East Coast faces faster sea level rise

Cities from North Carolina to Massachusetts see waters rising more rapidly

Property values aren’t all that’s been rising in Manhattan. The height of the water lapping up against the Big Apple and many East Coast cities has been creeping up faster in recent decades.

Tide gauge measurements from 1950 to 2009 revealed spots along the East Coast where sea levels rose faster in recent decades (redder means more acceleration). Sallenger et al/Nature Climate Change 2012

“We have direct evidence of a hot spot stretching from Cape Hatteras in North Carolina to just above Boston,” says Asbury Sallenger Jr., an oceanographer at the U.S. Geological Survey’s St. Petersburg Coastal and Marine Science Center in Florida. “The area has an unusual sea level rise acceleration compared to the rest of the United States.”

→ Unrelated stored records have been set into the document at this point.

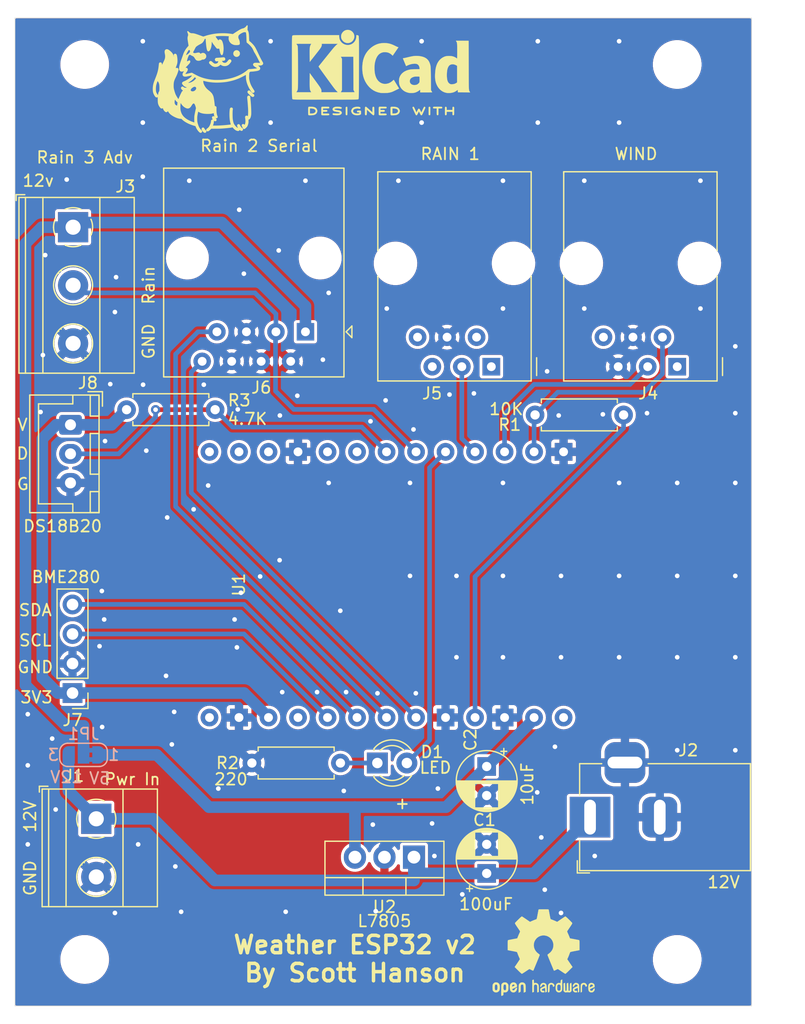
<source format=kicad_pcb>
(kicad_pcb (version 20221018) (generator pcbnew)

  (general
    (thickness 1.6)
  )

  (paper "A4")
  (title_block
    (title "Weather ESP32")
    (date "2023-07-03")
    (rev "v2")
    (company "Scott Hanson")
  )

  (layers
    (0 "F.Cu" signal)
    (31 "B.Cu" signal)
    (32 "B.Adhes" user "B.Adhesive")
    (33 "F.Adhes" user "F.Adhesive")
    (34 "B.Paste" user)
    (35 "F.Paste" user)
    (36 "B.SilkS" user "B.Silkscreen")
    (37 "F.SilkS" user "F.Silkscreen")
    (38 "B.Mask" user)
    (39 "F.Mask" user)
    (40 "Dwgs.User" user "User.Drawings")
    (41 "Cmts.User" user "User.Comments")
    (42 "Eco1.User" user "User.Eco1")
    (43 "Eco2.User" user "User.Eco2")
    (44 "Edge.Cuts" user)
    (45 "Margin" user)
    (46 "B.CrtYd" user "B.Courtyard")
    (47 "F.CrtYd" user "F.Courtyard")
    (48 "B.Fab" user)
    (49 "F.Fab" user)
  )

  (setup
    (stackup
      (layer "F.SilkS" (type "Top Silk Screen"))
      (layer "F.Paste" (type "Top Solder Paste"))
      (layer "F.Mask" (type "Top Solder Mask") (thickness 0.01))
      (layer "F.Cu" (type "copper") (thickness 0.035))
      (layer "dielectric 1" (type "core") (thickness 1.51) (material "FR4") (epsilon_r 4.5) (loss_tangent 0.02))
      (layer "B.Cu" (type "copper") (thickness 0.035))
      (layer "B.Mask" (type "Bottom Solder Mask") (thickness 0.01))
      (layer "B.Paste" (type "Bottom Solder Paste"))
      (layer "B.SilkS" (type "Bottom Silk Screen"))
      (copper_finish "None")
      (dielectric_constraints no)
    )
    (pad_to_mask_clearance 0.051)
    (solder_mask_min_width 0.25)
    (pcbplotparams
      (layerselection 0x00010fc_ffffffff)
      (plot_on_all_layers_selection 0x0000000_00000000)
      (disableapertmacros false)
      (usegerberextensions false)
      (usegerberattributes false)
      (usegerberadvancedattributes false)
      (creategerberjobfile false)
      (dashed_line_dash_ratio 12.000000)
      (dashed_line_gap_ratio 3.000000)
      (svgprecision 6)
      (plotframeref false)
      (viasonmask false)
      (mode 1)
      (useauxorigin false)
      (hpglpennumber 1)
      (hpglpenspeed 20)
      (hpglpendiameter 15.000000)
      (dxfpolygonmode true)
      (dxfimperialunits true)
      (dxfusepcbnewfont true)
      (psnegative false)
      (psa4output false)
      (plotreference true)
      (plotvalue true)
      (plotinvisibletext false)
      (sketchpadsonfab false)
      (subtractmaskfromsilk false)
      (outputformat 1)
      (mirror false)
      (drillshape 0)
      (scaleselection 1)
      (outputdirectory "gerbers")
    )
  )

  (net 0 "")
  (net 1 "GND")
  (net 2 "+5V")
  (net 3 "+3V3")
  (net 4 "unconnected-(J4-Pad6)")
  (net 5 "unconnected-(J4-Pad1)")
  (net 6 "+12V")
  (net 7 "unconnected-(J5-Pad6)")
  (net 8 "WDIR")
  (net 9 "WSPEED")
  (net 10 "unconnected-(J5-Pad5)")
  (net 11 "unconnected-(J5-Pad2)")
  (net 12 "unconnected-(J5-Pad1)")
  (net 13 "TXD")
  (net 14 "RXD")
  (net 15 "RAIN1")
  (net 16 "RAIN2")
  (net 17 "Net-(D1-K)")
  (net 18 "Net-(D1-A)")
  (net 19 "SCL")
  (net 20 "SDA")
  (net 21 "1-Wire")
  (net 22 "RAIN_PWR")
  (net 23 "unconnected-(U1-EN-Pad1)")
  (net 24 "unconnected-(U1-EN-Pad4)")
  (net 25 "unconnected-(U1-LINK-Pad13)")
  (net 26 "unconnected-(U1-TX0-Pad14)")
  (net 27 "unconnected-(U1-RX0{slash}IO3-Pad15)")
  (net 28 "unconnected-(U1-IO0-Pad16)")
  (net 29 "unconnected-(U1-IO39-Pad18)")
  (net 30 "+3.3VP")
  (net 31 "unconnected-(U1-IO36-Pad19)")

  (footprint "TerminalBlock_Phoenix:TerminalBlock_Phoenix_MKDS-1,5-3_1x03_P5.00mm_Horizontal" (layer "F.Cu") (at 124 77 -90))

  (footprint "Resistor_THT:R_Axial_DIN0207_L6.3mm_D2.5mm_P7.62mm_Horizontal" (layer "F.Cu") (at 171.385 93.15 180))

  (footprint "TerminalBlock_Phoenix:TerminalBlock_Phoenix_MKDS-1,5-2_1x02_P5.00mm_Horizontal" (layer "F.Cu") (at 125.995 127.9 -90))

  (footprint "Capacitor_THT:CP_Radial_D5.0mm_P2.50mm" (layer "F.Cu") (at 159.6 132.6 90))

  (footprint "Capacitor_THT:CP_Radial_D5.0mm_P2.50mm" (layer "F.Cu") (at 159.6 123.4 -90))

  (footprint "MountingHole:MountingHole_3.7mm" (layer "F.Cu") (at 176 140))

  (footprint "MountingHole:MountingHole_3.7mm" (layer "F.Cu") (at 125 63))

  (footprint "MountingHole:MountingHole_3.7mm" (layer "F.Cu") (at 176 63))

  (footprint "MountingHole:MountingHole_3.7mm" (layer "F.Cu") (at 125 140))

  (footprint "Connector_RJ:RJ12_Amphenol_54601" (layer "F.Cu") (at 176 89 180))

  (footprint "Connector_RJ:RJ12_Amphenol_54601" (layer "F.Cu") (at 160 89 180))

  (footprint "Connector_RJ:RJ45_Amphenol_54602-x08_Horizontal" (layer "F.Cu") (at 144 86 180))

  (footprint "Package_TO_SOT_THT:TO-220-3_Vertical" (layer "F.Cu") (at 153.34 131.2 180))

  (footprint "Weather_ESP32:BarrelJack_Horizontal" (layer "F.Cu") (at 168.5 127.7575 180))

  (footprint "Symbol:OSHW-Logo2_9.8x8mm_SilkScreen" (layer "F.Cu") (at 164.5 139.4))

  (footprint "Symbol:KiCad-Logo2_6mm_SilkScreen" (layer "F.Cu") (at 150.5 63))

  (footprint "Resistor_THT:R_Axial_DIN0207_L6.3mm_D2.5mm_P7.62mm_Horizontal" (layer "F.Cu")
    (tstamp 09cb68e6-565d-4ae1-b16a-ca26c46cd8ff)
    (at 139.39 123.1)
    (descr "Resistor, Axial_DIN0207 series, Axial, Horizontal, pin pitch=7.62mm, 0.25W = 1/4W, length*diameter=6.3*2.5mm^2, http://cdn-reichelt.de/documents/datenblatt/B400/1_4W%23YAG.pdf")
    (tags "Resistor Axial_DIN0207 series Axial Horizontal pin pitch 7.62mm 0.25W = 1/4W length 6.3mm diameter 2.5mm")
    (property "Digi-Key_PN" "RMCF0603FT220RTR-ND")
    (property "LCSC_PN" "C22962")
    (property "MPN" "RMCF0603FT220R")
    (property "Sheetfile" "Weather_ESP32.kicad_sch")
    (property "Sheetname" "")
    (property "ki_description" "Resistor")
    (property "ki_keywords" "R res resistor")
    (path "/c4f95745-e37b-4c65-8bd7-2cfdad4c4924")
    (attr through_hole)
    (fp_text reference 
... [548506 chars truncated]
</source>
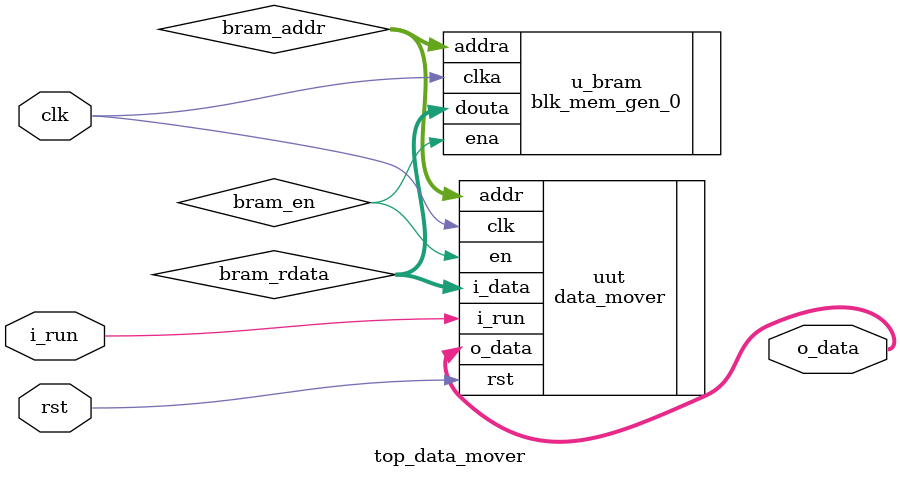
<source format=v>
`timescale 1ns / 1ps

module top_data_mover #(
    parameter KW = 5,
    parameter KH = 5,
    parameter D_BW = 8,
    parameter AWIDTH = 6,
    parameter DWIDTH = 32
)(
    input clk,
    input rst,
    input i_run,

    output [KW*KH*D_BW-1:0] o_data
);

    // Internal wires
    wire [AWIDTH-1:0] bram_addr;
    wire              bram_en;
    wire [KW*KH*D_BW-1:0] bram_rdata;

    // Instantiate Data Mover (includes kernel)
    data_mover uut (
        .clk    (clk),
        .rst    (rst),
        .i_run  (i_run),
        .i_data (bram_rdata),
        .en     (bram_en),
        .addr   (bram_addr),
        .o_data (o_data)
    );

    // Instantiate BRAM
    blk_mem_gen_0 u_bram (
        .clka   (clk),
        .ena    (bram_en),
        .addra  (bram_addr),
        .douta  (bram_rdata)
    );

endmodule

</source>
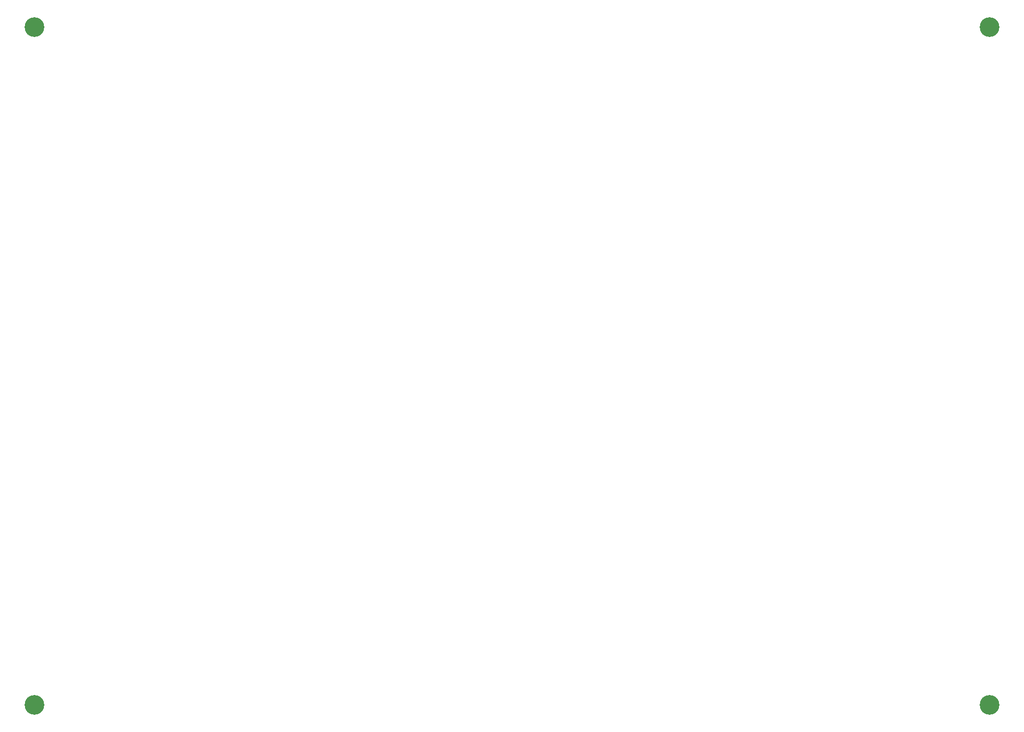
<source format=gbs>
%FSLAX25Y25*%
%MOIN*%
G70*
G01*
G75*
G04 Layer_Color=16711935*
%ADD10R,0.03800X0.03500*%
G04:AMPARAMS|DCode=11|XSize=39.37mil|YSize=50mil|CornerRadius=0mil|HoleSize=0mil|Usage=FLASHONLY|Rotation=65.000|XOffset=0mil|YOffset=0mil|HoleType=Round|Shape=Rectangle|*
%AMROTATEDRECTD11*
4,1,4,0.01434,-0.02841,-0.03098,-0.00728,-0.01434,0.02841,0.03098,0.00728,0.01434,-0.02841,0.0*
%
%ADD11ROTATEDRECTD11*%

%ADD12R,0.04000X0.05000*%
G04:AMPARAMS|DCode=13|XSize=40mil|YSize=50mil|CornerRadius=10mil|HoleSize=0mil|Usage=FLASHONLY|Rotation=0.000|XOffset=0mil|YOffset=0mil|HoleType=Round|Shape=RoundedRectangle|*
%AMROUNDEDRECTD13*
21,1,0.04000,0.03000,0,0,0.0*
21,1,0.02000,0.05000,0,0,0.0*
1,1,0.02000,0.01000,-0.01500*
1,1,0.02000,-0.01000,-0.01500*
1,1,0.02000,-0.01000,0.01500*
1,1,0.02000,0.01000,0.01500*
%
%ADD13ROUNDEDRECTD13*%
%ADD14R,0.11811X0.19685*%
%ADD15C,0.01000*%
%ADD16C,0.03937*%
%ADD17C,0.11811*%
%ADD18C,0.00500*%
%ADD19C,0.00600*%
%ADD20R,0.04600X0.04300*%
G04:AMPARAMS|DCode=21|XSize=47.37mil|YSize=58mil|CornerRadius=0mil|HoleSize=0mil|Usage=FLASHONLY|Rotation=65.000|XOffset=0mil|YOffset=0mil|HoleType=Round|Shape=Rectangle|*
%AMROTATEDRECTD21*
4,1,4,0.01627,-0.03372,-0.03629,-0.00921,-0.01627,0.03372,0.03629,0.00921,0.01627,-0.03372,0.0*
%
%ADD21ROTATEDRECTD21*%

%ADD22R,0.04800X0.05800*%
G04:AMPARAMS|DCode=23|XSize=48mil|YSize=58mil|CornerRadius=12mil|HoleSize=0mil|Usage=FLASHONLY|Rotation=0.000|XOffset=0mil|YOffset=0mil|HoleType=Round|Shape=RoundedRectangle|*
%AMROUNDEDRECTD23*
21,1,0.04800,0.03400,0,0,0.0*
21,1,0.02400,0.05800,0,0,0.0*
1,1,0.02400,0.01200,-0.01700*
1,1,0.02400,-0.01200,-0.01700*
1,1,0.02400,-0.01200,0.01700*
1,1,0.02400,0.01200,0.01700*
%
%ADD23ROUNDEDRECTD23*%
%ADD24R,0.12611X0.20485*%
%ADD25C,0.12611*%
D25*
X68898Y53150D02*
D03*
X679134D02*
D03*
Y486221D02*
D03*
X68898D02*
D03*
M02*

</source>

Global warming could be driving the acceleration, researchers report online June 24 in Nature Climate Change. With temperatures still climbing, further ocean rises could increase the risk of flooding, encroach on wetlands and give hurricane storm surges extra punch.

Climate change has, on average, raised the surface of the world’s oceans in recent decades by melting glaciers and causing seawater to expand as it warms. But the rise hasn’t been uniform, like water filling a bathtub. It has happened at different speeds in different places, thanks to wind patterns, currents and other regional factors that shape ocean surfaces.

Sallenger and colleagues studied the situation on the East Coast using 60 years of data collected by sensors floating in the Atlantic Ocean. From 1980 to 2009, sea levels along about 1,000 kilometers of coast rose faster than from 1950 to 1979 — a gain in speed of about 2 millimeters per year, or about three to four times the average global acceleration.

If this acceleration continues at its current rate, New York City would be on track for up to 29 centimeters of sea level rise by 2100. That’s in line with previous predictions from a simulation based on probable climate change scenarios.

Long-term climate trends may have created this hot spot by changing ocean currents, says Sallenger. With the atmosphere heating, parts of the North Atlantic have warmed and freshened. Computer simulations suggest the decreasing density of these waters could weaken the powerful Gulf Stream and North Atlantic Current, which keep water away from the East Coast.

But don’t sell your beachfront property quite yet. This theory lacks the support of actual measurements that show a waning of ocean circulation. Some scientists credit the sea level speedup to weather patterns that could soon reverse.

The recent trend may reflect fluctuations in pressure or temperature that oscillate over decades, says James Houston, director emeritus of the U.S. Army Corps of Engineers’ Engineer Research and Development Center in Vicksburg, Miss. Sea levels along the East Coast fell before 1960, he says, and may very well do so again.

“If the paper would have been written in 1960 … it would probably have concluded that there was a cold spot,” says Houston. “We may be back to a cold spot from 2010 to 2039.”